Vampyr is an unforgettably haunting experience, unsettling more for its shadowy, foggy atmosphere than for anything that happens in its minimalist narrative. Dreyer makes the vampire legend an abstracted nightmare, a journey into a strange, unstable world of shades and spirits that might just be the mind itself.

8 comments:

DavidEhrenstein said...

Without question one of the strangest films ever made. Reflexively catagorized as a horror film Dreyer slides along the surfaces of the genre with ever really "delivering the goods" as Murnau and Whale do. In narrative terms it's strikingly incoherent. Dreyer claimed he didn't remember making the film at all -- a neat alibi for continuity errors. Others have said he was distracted by his DP, Rudolph Mate who he had fallen madly in love with. Whether or not this was reciprocated is not known, but Mate does as lovely a job here as he was to later in the almost as incoherent Gilda.

"Julian West" is Nicolas de Ginzburg, the fashion editor. And in many ways Vampyr is like a fashion spread.

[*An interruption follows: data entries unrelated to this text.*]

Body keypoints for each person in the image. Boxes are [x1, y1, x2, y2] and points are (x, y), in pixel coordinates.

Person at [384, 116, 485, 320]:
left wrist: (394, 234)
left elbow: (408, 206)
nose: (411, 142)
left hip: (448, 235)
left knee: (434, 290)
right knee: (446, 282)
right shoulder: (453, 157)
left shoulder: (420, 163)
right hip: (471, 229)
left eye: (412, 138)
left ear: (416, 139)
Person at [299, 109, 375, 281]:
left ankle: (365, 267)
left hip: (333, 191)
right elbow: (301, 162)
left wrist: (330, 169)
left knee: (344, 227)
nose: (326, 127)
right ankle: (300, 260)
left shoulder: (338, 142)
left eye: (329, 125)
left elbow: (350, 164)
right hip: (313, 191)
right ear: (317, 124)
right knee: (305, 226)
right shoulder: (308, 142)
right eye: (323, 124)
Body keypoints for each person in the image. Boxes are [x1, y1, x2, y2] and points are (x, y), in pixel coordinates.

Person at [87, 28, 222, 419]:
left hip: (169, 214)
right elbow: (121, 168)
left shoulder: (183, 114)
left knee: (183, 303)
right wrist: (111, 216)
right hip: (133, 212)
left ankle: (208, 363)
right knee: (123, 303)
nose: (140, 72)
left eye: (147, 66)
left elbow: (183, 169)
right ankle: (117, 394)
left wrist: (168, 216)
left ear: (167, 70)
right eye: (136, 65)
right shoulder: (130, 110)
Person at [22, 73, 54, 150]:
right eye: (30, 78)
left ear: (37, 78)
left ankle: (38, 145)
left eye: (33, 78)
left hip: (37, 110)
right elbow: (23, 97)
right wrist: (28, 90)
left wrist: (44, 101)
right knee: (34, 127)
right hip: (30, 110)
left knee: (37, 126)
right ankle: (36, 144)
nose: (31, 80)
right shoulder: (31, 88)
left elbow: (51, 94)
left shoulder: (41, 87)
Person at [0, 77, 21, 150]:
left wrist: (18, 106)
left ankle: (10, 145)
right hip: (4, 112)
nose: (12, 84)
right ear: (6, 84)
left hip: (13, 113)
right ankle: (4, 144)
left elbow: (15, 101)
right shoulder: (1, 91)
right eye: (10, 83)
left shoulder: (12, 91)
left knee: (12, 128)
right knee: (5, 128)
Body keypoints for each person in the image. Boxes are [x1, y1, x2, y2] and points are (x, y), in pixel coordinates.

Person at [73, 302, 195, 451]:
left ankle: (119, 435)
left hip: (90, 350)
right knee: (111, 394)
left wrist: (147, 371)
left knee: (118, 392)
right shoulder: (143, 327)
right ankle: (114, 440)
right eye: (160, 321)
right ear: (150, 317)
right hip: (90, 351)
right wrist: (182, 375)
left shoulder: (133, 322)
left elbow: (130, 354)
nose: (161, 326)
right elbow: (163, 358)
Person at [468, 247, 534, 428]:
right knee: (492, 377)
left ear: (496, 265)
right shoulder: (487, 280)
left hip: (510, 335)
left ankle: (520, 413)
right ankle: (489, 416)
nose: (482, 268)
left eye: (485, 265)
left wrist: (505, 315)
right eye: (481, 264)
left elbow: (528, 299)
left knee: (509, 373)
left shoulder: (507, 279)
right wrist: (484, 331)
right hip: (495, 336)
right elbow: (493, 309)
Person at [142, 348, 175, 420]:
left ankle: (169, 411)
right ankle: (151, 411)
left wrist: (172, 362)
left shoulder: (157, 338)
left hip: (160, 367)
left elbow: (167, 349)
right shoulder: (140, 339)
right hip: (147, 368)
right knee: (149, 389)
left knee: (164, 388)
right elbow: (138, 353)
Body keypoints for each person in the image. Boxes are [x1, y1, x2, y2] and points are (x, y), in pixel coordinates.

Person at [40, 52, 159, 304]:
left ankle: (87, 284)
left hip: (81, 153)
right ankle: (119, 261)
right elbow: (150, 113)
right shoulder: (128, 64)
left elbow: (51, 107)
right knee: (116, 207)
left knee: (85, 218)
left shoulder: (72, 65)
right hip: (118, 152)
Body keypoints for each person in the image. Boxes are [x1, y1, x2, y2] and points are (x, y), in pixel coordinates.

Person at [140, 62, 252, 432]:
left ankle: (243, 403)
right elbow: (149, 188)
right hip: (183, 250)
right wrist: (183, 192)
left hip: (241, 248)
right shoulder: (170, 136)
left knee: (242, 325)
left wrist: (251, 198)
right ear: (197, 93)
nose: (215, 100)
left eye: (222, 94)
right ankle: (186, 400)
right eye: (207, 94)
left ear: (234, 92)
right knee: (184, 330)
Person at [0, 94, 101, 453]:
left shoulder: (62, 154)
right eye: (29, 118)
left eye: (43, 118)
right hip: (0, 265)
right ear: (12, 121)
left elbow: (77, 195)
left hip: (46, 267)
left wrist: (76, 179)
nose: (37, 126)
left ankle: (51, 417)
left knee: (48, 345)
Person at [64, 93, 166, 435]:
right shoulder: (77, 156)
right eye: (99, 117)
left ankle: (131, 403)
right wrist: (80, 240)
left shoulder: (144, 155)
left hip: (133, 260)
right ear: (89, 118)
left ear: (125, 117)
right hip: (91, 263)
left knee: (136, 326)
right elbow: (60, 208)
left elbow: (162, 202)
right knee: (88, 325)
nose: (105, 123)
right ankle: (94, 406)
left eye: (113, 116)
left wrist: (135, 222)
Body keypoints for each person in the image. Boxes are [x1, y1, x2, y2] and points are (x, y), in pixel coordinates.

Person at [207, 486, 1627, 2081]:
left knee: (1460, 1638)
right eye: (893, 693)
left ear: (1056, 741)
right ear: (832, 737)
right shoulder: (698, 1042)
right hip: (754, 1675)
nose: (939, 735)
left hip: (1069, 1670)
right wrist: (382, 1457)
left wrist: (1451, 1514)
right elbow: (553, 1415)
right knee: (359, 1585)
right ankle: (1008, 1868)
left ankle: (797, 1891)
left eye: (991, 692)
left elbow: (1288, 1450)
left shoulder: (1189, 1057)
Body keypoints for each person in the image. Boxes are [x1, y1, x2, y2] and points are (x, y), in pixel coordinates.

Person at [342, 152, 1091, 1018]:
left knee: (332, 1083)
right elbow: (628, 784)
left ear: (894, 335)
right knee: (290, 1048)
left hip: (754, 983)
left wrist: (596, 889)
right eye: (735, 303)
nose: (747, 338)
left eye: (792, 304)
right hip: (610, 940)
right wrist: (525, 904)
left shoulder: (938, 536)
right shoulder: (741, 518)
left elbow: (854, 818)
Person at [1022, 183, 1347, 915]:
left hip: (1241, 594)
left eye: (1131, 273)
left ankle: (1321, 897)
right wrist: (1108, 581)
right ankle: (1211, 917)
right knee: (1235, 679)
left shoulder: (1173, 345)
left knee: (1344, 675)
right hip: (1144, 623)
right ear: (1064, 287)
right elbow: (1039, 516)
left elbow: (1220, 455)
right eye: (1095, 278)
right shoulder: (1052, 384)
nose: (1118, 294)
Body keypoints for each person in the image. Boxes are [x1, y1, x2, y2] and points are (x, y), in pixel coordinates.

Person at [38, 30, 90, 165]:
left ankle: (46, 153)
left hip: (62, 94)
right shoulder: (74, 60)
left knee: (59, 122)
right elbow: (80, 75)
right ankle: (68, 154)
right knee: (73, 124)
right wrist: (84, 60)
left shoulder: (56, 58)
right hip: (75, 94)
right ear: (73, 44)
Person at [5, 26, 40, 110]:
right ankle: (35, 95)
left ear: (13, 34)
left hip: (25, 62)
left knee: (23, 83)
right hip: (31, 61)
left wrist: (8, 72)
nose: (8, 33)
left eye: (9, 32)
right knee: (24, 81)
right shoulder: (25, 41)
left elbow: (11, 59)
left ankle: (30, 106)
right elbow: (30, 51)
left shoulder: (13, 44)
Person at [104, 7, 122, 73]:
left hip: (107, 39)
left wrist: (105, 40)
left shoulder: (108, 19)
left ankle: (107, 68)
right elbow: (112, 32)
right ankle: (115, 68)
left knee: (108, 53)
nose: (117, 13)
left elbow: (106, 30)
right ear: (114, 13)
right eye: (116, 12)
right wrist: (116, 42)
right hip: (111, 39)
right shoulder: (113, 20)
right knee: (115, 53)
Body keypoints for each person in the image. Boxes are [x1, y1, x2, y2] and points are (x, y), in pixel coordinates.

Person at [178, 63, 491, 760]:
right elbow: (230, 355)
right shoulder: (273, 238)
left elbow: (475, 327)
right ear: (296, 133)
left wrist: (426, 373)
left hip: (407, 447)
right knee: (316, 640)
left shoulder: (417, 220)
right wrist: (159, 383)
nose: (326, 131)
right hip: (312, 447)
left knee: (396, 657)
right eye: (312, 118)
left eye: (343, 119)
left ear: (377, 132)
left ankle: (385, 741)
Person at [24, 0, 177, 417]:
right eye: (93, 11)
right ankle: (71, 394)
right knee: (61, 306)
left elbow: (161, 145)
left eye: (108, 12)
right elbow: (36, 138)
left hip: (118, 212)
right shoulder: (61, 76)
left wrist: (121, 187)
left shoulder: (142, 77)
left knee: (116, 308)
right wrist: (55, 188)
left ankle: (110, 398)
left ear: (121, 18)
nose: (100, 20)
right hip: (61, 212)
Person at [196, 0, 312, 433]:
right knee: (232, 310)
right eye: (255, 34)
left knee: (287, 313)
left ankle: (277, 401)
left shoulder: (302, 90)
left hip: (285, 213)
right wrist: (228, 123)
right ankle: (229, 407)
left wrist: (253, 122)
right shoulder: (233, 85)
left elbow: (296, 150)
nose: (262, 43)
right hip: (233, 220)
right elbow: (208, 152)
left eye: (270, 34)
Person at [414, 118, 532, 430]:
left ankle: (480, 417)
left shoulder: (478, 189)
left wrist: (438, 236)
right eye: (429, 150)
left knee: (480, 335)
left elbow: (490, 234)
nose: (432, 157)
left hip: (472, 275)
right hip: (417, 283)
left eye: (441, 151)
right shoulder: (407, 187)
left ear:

There's a marvelous hommage to it in Adolphas Mekas' Hallelujah the Hills

Sam Juliano said...

I second the motion with the esteemed David Ehrenstein in concurring that it's one of the strangest (as you say "eeriest") of films. Your descriptive prose hauntingly captures the essence of what is probably the most celebrated surrealist work in film history, (I know CABINET is another for sure) with the famed burial seen through the eyes of a corpse, a sequence that would surely set the stage for Ingmar Bergman decades later. This is as sinister a film as the cinema has ever produced, and it was filmed away from the studio and devoid of professionals. It's definitely a film class kind of work, but it's one that invites repeated viewing with all kinds of new discoveries. Dreyer advocates that "We have changed, not the objects which are as we conceive them."

Another great piece. You rightly stress the atmospherics over the minimalist narrative.

vidal said...

I absolutely adore this film, simply because it is so incoherent. It adds a level of sublime mystery that I find mesmerizing and strangely satisfying.

David: I know Dreyer was married and deeply dependent on his wife (at least in an interview with Preben Lerdorff Rye on the Criterion edition of Day of Wrath). Is it a prevalent theory that he was closeted?

DavidEhrenstein said...

I have no idea how prevalent it is.

vidal said...

Agh, I didn't mean "prevalent," I meant "popular." I suppose your answer applies there also. I've just never heard that theory about Dreyer.

DavidEhrenstein said...

It's not a theory, it's just an anecdote.

Anonymous said...

I've heard claims of Dreyer "experimenting" with homosexuality in the 1930s, but not that specific anecdote.

My first encounter with the film was on TV a bit over 20 years ago, in a print with Raymond Rohauer's name stamped on it. It was about ten minutes shorter than the full-length film, at least one scene was in the wrong place, and parts of the film were in English (and one part in French). And the English-dubbed bits were still subtitled in English with the rest of the film. Somehow this mess of a print only added to the overall feeling of the film; as splendid as the restored version on DVD is, that mangled text I first watched in 1991 still holds an odd place in my heart.

DavidEhrenstein said...

Vampyr was amde in several versions. What you saw was a mash-up of all of them. For once incoherence actually coheres.